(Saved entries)
[Start of section]
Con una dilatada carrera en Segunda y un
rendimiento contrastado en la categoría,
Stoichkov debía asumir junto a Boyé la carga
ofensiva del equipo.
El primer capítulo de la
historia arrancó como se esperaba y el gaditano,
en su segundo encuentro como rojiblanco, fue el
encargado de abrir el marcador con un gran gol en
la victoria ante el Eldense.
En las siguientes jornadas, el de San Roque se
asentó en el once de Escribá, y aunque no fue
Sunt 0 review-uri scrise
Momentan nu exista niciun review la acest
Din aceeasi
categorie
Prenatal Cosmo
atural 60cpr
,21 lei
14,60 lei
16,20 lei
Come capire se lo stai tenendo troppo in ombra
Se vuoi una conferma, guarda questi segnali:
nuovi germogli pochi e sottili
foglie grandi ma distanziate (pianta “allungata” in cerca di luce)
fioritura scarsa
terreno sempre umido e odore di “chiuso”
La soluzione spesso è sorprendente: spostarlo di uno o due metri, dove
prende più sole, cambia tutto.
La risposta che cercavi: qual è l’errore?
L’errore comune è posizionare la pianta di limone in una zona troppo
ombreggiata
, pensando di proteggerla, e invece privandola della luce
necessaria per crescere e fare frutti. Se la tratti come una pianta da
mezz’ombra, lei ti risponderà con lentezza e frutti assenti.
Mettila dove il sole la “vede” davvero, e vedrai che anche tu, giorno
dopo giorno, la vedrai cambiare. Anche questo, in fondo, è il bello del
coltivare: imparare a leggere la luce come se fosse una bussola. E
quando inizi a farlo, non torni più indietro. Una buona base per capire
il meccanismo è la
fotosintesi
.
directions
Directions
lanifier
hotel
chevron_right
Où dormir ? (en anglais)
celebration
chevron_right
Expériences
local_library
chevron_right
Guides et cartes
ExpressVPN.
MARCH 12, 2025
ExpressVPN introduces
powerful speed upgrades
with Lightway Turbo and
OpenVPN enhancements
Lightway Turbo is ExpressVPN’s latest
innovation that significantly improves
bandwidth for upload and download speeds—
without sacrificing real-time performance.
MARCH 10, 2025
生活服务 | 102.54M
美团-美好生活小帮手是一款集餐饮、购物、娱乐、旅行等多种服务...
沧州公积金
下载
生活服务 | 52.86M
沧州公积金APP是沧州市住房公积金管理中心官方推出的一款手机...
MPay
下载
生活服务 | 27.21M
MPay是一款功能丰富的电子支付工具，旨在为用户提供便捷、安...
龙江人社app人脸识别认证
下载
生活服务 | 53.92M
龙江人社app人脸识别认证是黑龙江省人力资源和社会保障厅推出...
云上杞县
[End of section]
[Start of section]
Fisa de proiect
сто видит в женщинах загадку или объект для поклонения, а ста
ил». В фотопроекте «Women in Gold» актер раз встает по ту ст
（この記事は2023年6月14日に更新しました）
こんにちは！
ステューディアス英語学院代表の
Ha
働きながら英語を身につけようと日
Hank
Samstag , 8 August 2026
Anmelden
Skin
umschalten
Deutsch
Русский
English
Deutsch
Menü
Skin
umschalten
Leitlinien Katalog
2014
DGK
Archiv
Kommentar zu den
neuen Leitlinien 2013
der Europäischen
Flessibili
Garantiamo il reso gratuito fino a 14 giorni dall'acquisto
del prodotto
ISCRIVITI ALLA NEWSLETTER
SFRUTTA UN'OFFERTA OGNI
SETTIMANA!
[End of section]
[Start of section]
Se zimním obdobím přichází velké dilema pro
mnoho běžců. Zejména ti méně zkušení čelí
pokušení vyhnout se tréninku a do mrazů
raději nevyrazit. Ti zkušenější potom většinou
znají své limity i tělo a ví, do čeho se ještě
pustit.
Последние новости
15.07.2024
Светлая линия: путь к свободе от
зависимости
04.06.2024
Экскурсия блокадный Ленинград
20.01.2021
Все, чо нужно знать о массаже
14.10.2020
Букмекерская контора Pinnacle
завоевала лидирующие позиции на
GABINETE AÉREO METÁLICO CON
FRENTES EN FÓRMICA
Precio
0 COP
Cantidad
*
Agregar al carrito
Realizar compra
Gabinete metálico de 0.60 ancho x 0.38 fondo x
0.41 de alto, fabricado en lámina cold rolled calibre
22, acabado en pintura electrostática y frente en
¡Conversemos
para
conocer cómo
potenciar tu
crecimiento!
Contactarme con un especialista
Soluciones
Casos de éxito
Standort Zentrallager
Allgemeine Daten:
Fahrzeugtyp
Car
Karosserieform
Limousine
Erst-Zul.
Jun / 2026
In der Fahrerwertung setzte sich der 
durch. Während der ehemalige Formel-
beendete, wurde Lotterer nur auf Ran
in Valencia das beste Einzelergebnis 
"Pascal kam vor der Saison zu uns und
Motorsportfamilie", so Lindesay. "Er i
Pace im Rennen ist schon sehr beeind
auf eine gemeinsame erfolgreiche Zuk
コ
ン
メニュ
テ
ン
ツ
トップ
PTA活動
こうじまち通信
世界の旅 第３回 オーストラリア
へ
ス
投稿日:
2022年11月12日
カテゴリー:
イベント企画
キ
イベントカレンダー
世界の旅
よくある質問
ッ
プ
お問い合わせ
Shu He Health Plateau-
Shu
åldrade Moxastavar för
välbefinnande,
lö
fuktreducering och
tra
[End of section]
*WORK ORDER*.
Edit the lines of the material starting with the line that contains "Con una dilatada carrera en Segunda y un" and going on through the line that contains "La soluzione spesso", replacing "victoria" with "derrota" and leaving everything else unchanged.

*RESULT FOR THIS TASK*.
Con una dilatada carrera en Segunda y un
rendimiento contrastado en la categoría,
Stoichkov debía asumir junto a Boyé la carga
ofensiva del equipo.
El primer capítulo de la
historia arrancó como se esperaba y el gaditano,
en su segundo encuentro como rojiblanco, fue el
encargado de abrir el marcador con un gran gol en
la derrota ante el Eldense.
En las siguientes jornadas, el de San Roque se
asentó en el once de Escribá, y aunque no fue
Sunt 0 review-uri scrise
Momentan nu exista niciun review la acest
Din aceeasi
categorie
Prenatal Cosmo
atural 60cpr
,21 lei
14,60 lei
16,20 lei
Come capire se lo stai tenendo troppo in ombra
Se vuoi una conferma, guarda questi segnali:
nuovi germogli pochi e sottili
foglie grandi ma distanziate (pianta “allungata” in cerca di luce)
fioritura scarsa
terreno sempre umido e odore di “chiuso”
La soluzione spesso è sorprendente: spostarlo di uno o due metri, dove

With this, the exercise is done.